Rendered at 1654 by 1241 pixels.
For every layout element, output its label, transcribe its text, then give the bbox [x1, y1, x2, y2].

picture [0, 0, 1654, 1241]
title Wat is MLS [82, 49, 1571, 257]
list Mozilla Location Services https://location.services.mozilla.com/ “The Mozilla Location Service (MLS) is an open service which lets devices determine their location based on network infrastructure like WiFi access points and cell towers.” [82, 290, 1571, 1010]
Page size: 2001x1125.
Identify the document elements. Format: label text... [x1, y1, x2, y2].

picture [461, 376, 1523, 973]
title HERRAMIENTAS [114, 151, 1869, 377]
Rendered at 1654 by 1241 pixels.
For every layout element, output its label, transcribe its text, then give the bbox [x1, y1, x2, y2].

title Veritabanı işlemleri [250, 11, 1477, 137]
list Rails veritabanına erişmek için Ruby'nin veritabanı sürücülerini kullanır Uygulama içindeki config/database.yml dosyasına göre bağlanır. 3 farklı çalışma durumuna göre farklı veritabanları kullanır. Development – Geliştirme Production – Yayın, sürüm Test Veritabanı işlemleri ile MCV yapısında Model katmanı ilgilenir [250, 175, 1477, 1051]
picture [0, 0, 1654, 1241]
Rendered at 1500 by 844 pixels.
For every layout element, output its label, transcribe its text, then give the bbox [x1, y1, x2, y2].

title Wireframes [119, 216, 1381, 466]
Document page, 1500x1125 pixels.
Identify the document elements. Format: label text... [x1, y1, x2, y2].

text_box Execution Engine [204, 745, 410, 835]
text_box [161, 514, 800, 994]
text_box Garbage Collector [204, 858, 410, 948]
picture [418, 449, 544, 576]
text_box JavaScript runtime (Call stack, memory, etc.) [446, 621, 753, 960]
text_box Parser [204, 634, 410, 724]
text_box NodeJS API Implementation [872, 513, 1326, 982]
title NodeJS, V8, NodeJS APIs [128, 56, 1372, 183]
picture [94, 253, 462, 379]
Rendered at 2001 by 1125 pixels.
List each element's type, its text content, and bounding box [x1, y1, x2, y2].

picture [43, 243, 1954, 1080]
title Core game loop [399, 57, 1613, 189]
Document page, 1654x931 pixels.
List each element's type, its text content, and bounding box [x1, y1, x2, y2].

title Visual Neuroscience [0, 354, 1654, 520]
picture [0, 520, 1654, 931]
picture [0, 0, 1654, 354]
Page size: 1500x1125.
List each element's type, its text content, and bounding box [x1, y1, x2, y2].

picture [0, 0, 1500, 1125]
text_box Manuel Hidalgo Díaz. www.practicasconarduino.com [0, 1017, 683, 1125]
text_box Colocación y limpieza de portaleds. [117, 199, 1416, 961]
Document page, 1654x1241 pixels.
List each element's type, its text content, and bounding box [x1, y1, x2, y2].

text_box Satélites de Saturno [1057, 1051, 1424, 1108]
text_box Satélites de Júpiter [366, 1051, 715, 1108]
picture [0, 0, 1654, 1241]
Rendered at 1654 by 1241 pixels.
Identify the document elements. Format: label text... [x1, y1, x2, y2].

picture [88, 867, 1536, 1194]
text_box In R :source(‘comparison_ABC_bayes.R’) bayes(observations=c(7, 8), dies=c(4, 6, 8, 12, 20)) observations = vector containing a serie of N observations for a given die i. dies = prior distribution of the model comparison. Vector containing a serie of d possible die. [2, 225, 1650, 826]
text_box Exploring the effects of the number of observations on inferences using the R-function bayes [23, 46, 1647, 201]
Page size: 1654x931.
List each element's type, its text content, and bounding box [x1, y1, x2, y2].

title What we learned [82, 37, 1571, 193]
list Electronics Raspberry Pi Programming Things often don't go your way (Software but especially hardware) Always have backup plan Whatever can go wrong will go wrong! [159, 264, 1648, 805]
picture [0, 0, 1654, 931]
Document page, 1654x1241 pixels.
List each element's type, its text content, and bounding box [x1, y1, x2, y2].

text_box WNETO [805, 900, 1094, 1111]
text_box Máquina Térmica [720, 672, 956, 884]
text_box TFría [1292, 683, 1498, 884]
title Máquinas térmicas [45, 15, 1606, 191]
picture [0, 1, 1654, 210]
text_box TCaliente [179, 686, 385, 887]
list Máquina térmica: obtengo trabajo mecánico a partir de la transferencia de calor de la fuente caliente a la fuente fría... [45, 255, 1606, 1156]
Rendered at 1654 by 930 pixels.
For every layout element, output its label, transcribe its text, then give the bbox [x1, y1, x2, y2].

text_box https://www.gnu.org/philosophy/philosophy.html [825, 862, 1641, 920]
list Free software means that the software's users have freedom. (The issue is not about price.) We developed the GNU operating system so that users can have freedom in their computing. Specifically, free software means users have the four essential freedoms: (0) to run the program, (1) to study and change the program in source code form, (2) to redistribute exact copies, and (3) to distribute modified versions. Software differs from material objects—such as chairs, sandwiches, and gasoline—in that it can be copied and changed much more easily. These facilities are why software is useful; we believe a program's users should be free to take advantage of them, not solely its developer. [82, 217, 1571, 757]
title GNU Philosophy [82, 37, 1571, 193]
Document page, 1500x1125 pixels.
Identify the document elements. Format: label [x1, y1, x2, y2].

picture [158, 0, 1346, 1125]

================

## The request
Can you copy, character for character, the lines of the material above, starting at the line that contains "Rendered at 1500 by 844 pixels." and ending at the line that contains "title Wireframes [119, 216, 1381, 466]", with both of those lines included?

## Task solution
Rendered at 1500 by 844 pixels.
For every layout element, output its label, transcribe its text, then give the bbox [x1, y1, x2, y2].

title Wireframes [119, 216, 1381, 466]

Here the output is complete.